Pour donner un ordre d’idées encore plus clair de l’ampleur de la chute, le tourisme libanais avait généré 8,6 milliards de dollars en 2019, année record pour le secteur et dernier exercice avant la crise que traverse le pays depuis. À noter que la BDL ne communique pas la proportion de transactions en livres dans les totaux qu’elle relaye, alors que la monnaie nationale s’est effondrée et que la parité officielle fixée à 1507,5 livres pour un dollar depuis 1997 n’est plus utilisée que pour certaines transactions spécifiques.

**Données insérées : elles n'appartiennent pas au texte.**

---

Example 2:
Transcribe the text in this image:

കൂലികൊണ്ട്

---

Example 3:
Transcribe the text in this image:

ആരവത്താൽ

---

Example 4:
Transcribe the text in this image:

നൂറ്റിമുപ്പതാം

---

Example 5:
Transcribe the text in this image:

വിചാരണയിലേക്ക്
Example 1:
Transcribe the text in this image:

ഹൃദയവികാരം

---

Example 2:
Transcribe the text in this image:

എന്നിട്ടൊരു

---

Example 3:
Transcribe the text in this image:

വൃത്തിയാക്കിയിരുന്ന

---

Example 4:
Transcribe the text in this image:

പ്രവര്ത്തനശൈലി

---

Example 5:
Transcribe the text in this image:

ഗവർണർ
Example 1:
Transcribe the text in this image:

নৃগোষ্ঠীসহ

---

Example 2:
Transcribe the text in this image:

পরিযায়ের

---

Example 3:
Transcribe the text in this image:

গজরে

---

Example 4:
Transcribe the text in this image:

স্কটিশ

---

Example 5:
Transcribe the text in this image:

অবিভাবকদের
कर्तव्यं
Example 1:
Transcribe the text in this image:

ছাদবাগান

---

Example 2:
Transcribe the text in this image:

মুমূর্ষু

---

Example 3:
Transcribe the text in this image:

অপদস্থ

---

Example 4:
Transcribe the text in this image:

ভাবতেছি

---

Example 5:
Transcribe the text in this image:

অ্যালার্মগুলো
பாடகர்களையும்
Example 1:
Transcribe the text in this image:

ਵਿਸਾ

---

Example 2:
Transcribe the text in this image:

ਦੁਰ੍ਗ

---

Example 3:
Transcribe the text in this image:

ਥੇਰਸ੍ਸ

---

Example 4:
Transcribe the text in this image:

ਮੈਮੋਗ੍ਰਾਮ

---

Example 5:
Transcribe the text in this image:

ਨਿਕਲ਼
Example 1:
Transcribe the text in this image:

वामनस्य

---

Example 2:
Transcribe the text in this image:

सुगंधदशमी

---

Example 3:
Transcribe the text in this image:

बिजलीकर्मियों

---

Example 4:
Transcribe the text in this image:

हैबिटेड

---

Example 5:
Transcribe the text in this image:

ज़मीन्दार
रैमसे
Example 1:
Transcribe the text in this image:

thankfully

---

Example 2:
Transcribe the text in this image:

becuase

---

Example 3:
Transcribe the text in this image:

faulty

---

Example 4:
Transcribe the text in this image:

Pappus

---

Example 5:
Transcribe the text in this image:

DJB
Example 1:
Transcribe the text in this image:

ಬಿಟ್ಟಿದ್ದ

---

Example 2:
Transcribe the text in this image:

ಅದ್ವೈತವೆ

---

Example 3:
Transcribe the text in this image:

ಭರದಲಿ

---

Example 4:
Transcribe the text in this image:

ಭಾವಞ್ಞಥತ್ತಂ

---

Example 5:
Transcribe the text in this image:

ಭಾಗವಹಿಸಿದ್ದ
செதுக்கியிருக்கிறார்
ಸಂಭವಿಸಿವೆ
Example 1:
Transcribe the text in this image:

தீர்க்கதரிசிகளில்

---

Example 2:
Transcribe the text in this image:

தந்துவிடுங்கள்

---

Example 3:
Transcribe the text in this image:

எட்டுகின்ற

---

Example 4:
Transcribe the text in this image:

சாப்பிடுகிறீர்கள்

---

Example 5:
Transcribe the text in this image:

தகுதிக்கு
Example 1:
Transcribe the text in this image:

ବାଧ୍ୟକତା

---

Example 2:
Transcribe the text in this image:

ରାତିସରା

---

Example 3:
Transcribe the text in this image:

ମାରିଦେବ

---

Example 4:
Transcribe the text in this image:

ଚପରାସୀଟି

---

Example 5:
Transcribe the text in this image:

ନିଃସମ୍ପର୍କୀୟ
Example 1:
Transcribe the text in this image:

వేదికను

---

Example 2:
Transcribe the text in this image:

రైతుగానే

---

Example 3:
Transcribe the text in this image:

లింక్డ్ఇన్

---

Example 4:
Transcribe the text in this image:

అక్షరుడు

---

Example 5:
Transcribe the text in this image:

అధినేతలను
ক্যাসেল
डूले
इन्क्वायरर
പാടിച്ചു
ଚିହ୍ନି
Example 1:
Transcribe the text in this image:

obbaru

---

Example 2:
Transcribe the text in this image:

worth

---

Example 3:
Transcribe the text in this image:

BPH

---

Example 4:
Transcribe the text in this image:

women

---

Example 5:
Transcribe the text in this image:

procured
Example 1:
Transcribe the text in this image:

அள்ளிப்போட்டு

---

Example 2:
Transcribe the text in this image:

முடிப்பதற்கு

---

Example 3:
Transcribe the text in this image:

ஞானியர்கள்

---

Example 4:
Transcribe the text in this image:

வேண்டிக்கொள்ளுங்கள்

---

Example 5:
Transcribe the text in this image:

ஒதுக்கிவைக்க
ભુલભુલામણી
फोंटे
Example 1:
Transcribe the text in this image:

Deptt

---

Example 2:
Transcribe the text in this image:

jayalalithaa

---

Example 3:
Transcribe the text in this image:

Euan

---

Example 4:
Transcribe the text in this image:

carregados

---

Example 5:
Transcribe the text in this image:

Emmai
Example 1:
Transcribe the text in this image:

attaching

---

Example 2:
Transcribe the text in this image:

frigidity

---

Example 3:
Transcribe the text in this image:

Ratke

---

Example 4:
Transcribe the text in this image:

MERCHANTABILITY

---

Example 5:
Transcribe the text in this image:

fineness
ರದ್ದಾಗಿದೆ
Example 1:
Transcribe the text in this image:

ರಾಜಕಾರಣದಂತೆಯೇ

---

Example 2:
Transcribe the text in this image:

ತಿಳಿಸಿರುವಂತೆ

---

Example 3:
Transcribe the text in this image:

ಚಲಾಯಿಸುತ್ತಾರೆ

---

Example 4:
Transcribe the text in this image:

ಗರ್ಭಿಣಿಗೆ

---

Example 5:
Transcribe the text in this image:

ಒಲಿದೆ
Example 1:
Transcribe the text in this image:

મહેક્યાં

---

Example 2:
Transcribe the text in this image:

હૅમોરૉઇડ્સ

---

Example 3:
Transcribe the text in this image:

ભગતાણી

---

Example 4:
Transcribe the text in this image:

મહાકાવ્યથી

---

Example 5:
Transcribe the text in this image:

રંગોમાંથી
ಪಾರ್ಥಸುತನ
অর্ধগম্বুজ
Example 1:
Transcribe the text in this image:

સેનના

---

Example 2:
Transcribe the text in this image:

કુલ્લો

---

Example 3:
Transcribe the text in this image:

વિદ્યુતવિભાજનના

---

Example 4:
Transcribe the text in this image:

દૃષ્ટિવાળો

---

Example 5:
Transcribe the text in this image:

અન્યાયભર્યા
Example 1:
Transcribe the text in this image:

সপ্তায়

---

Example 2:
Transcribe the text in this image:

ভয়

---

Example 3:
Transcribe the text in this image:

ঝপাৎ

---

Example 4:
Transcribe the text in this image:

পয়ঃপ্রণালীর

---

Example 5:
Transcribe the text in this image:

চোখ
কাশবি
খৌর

Des chiffres et des performances en berne

Les 2,4 milliards de dollars engrangés par le tourisme ont pesé pour 10,4 % du PIB pour ce même exercice, ce qui reflète l’ampleur de l’effondrement de l’économie (selon nos calculs, le PIB n’a donc atteint que 23 milliards de dollars en 2020, soit moins de la moitié de son niveau d’avant la crise).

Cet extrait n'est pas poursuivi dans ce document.